– Хоть куда. Это был наш дом. Теперь это будет их вот дом!– он махнул рукой в сторону площади.
– Все уезжают. Квартиры можно продать только казахам и обменять только с казахами.
– Где взять столько казахов?! Да и вот они что пишут на плакатах! Надеются за так наши квартиры взять!
– Сейчас все сваливают, кто как может! Ни коробок не достать, ни контейнеров в «Трансагенстве».
– Я там вчера пять часов простоял! Вообще, «Трансагентсво» – сплошная фикция. Там всем заправляет местная казахская мафия. Хочешь «трёхтонник» – плати три тысячи, «пятитонник» – пять тысяч сверху…
Тут выше остановки в метрах ста подошёл долгожданный автобус. Остановился, открыл двери. Люди буквально вываливались из него, пробивая себе путь из переполненного транспорта. Другие, на остановке, увидев долгожданный автобус, кинулись вверх, к месту остановки, брать его на абордаж. Кинулись и эти случайные собеседники.
Вскоре Тимофеев был в квартире, которая, при всей своей незнакомости, казалась ему совершенно знакомой. В окна он видел эту площадь, группы возбуждённой национализмом молодёжи. По улице от автобусной остановки спешили домой светловолосые женщины. Тут по дороге пролетел на скорости «жигуль» и, сидящие внутри казахские парни, кинули в открытое окно горсти гравия,.. который на полном ходу рассек женские лица до крови. Те кричали, испуганно хватая свои окровавленные иссечённые части тела.
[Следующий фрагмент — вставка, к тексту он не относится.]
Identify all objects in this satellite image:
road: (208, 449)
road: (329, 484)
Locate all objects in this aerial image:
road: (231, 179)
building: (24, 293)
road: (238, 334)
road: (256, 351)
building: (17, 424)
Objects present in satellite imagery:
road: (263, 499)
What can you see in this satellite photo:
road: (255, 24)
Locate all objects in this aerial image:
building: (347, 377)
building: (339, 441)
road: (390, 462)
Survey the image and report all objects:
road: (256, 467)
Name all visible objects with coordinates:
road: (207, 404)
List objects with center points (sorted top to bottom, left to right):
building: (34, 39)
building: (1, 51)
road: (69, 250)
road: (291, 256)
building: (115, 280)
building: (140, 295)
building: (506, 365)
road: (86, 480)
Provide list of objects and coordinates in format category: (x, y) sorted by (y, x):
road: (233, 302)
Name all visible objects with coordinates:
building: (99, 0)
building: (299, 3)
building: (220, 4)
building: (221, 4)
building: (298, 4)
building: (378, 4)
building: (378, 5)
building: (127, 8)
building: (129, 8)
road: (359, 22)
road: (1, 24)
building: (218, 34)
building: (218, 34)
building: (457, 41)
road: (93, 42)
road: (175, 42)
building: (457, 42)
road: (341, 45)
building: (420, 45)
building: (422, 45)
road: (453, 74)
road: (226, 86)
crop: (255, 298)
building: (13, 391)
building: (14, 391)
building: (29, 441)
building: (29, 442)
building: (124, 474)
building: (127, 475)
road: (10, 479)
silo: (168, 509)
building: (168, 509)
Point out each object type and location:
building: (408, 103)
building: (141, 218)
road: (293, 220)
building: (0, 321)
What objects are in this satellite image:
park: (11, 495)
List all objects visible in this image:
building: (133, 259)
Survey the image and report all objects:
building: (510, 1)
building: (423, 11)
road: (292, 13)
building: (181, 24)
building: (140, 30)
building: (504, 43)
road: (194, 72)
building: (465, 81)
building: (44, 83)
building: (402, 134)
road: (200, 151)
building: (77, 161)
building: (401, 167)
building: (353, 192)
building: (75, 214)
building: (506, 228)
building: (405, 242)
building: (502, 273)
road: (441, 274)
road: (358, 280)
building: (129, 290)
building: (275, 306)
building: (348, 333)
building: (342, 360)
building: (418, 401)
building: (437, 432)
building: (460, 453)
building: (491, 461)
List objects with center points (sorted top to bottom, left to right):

Тимофеев сжался от негодования, страстно желая лупануть вслед удаляющемуся авто из пулемёта или бахнуть гранатомётом… Но схватил стул, перевернул его и, как это бывает в снах, попытался исполнить желаемое, но ножка стула никак не превращалась в грозное оружие, способное обратить противника в бегство. Тут раздался стук в дверь.
– Сiз казакша?44 – раздалось за дверью.
– По-казахски говоришь, ты, там?! Чё молчишь? Ты русский, что ли? Если казах, то ответь по-казахски! А если не ответишь, мы твою квартиру пометим, и жди, будет ещё скоро ночь «длинных ножей»! Всех вас вырэжэм! Как баранов!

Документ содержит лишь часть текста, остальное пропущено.